Human behaviour balks account, but one aspect is certain: behaviour becomes written into the story of our tissues over lifetimes. Generational trauma is handed down through networks of coupled behavioural patterns that perpetuate systemic mechanisms such as abuse in general and racism specifically. Because development is a nonlinear process of factors interacting across timescales that are hard for us to conceptualise, each of us can only see a tiny span of the full story. Science measures mostly linear phenomena in reductionist terms, using highly specialised jargon that makes it difficult for the snapshots to link up organically. The results often show up in a tangle of conflict that seems so much bigger than us, we can feel helpless to change it.
Now, I like tidy resolutions, clear learning outcomes, and pathways for right action. In this particular case, none of those results are available. The lesson appears to be: get comfortable with discomfort.
My intention in this text was to join the conversation, to add volume to the tide of change. I want my community to know that I’m thinking about racism. I acknowledge my privilege; beyond that, I am acknowledging that we can’t just change our minds and our behaviour for the length of a news cycle. In order for the paradigm to truly shift, our bodies need exposure to change for a long period of time. Beyond that, our bodies need a new model of architecture, so we see ourselves as interconnected with the rest of the Universe.
This is where I feel the conversation around yoga anatomy is contributing to the longer-term shift toward to diversity. Because we are creatures of habit and comfort, how likely is it that we’ll hold ourselves in the fire for long enough to see sustained change? That our world is waking up to abuse and calling it out publicly is bittersweet evidence that the paradigm is shifting. In addition to the immediate behavioural changes we’re seeing on social media as our feeds fill with more colour, we need to update our ideas about physical interconnectedness at the most basic level: in the fibres of anatomy.
About the photo
I contracted the model, Fadzai "Fudge" Mwakutuya, to work with me on an anatomy body painting project in 2017. I had her back in the studio for asana photography in 2018, and this photo came out of that session. We have used some of the photos on our studio social media over the years since. I was conflicted about continuing to use the images for studio posts because on one hand, it is important to feature those of BAME origin... but on the other hand, such features need to have a balanced root in the day-to-day culture of a yoga community. The truth is that while we've got a comparatively multicultural client base (relative to the Scottish population at large), our teaching faculty and admin staff are mostly white. We are working on that.
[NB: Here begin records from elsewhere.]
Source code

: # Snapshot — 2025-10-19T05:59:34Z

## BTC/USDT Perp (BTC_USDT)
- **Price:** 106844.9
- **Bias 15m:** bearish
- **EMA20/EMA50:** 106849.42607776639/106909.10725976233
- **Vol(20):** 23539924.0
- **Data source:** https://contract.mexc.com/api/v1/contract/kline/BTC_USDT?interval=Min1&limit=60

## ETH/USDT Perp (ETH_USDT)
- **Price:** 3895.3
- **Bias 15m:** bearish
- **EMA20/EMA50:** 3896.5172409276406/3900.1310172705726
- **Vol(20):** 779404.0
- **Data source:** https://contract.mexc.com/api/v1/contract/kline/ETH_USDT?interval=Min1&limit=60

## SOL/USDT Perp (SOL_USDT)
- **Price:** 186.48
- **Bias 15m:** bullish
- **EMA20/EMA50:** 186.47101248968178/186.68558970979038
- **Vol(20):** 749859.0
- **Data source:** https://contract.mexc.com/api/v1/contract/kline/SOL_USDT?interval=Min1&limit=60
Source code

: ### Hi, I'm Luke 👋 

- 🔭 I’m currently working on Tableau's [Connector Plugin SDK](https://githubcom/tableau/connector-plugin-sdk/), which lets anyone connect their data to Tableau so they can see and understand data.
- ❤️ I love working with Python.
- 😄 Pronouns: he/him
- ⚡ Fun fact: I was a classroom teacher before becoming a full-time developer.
I've used this photo here on my own blog because I'm proud of the work Fudge and I have done. Although I'm working on the internal matrix of systemic power dynamics from the structural point of view in a longer-term perspective, I do also think it is important to get more BAME images out there into the conversation related to anatomy and yoga. I was relatively late in doing this, because of my interest in self-awareness... I had to sit with my questions of "why" and "how" while I did some research and introspection. I had long chats with Fudge and we decided it was good to keep using the pictures in this context.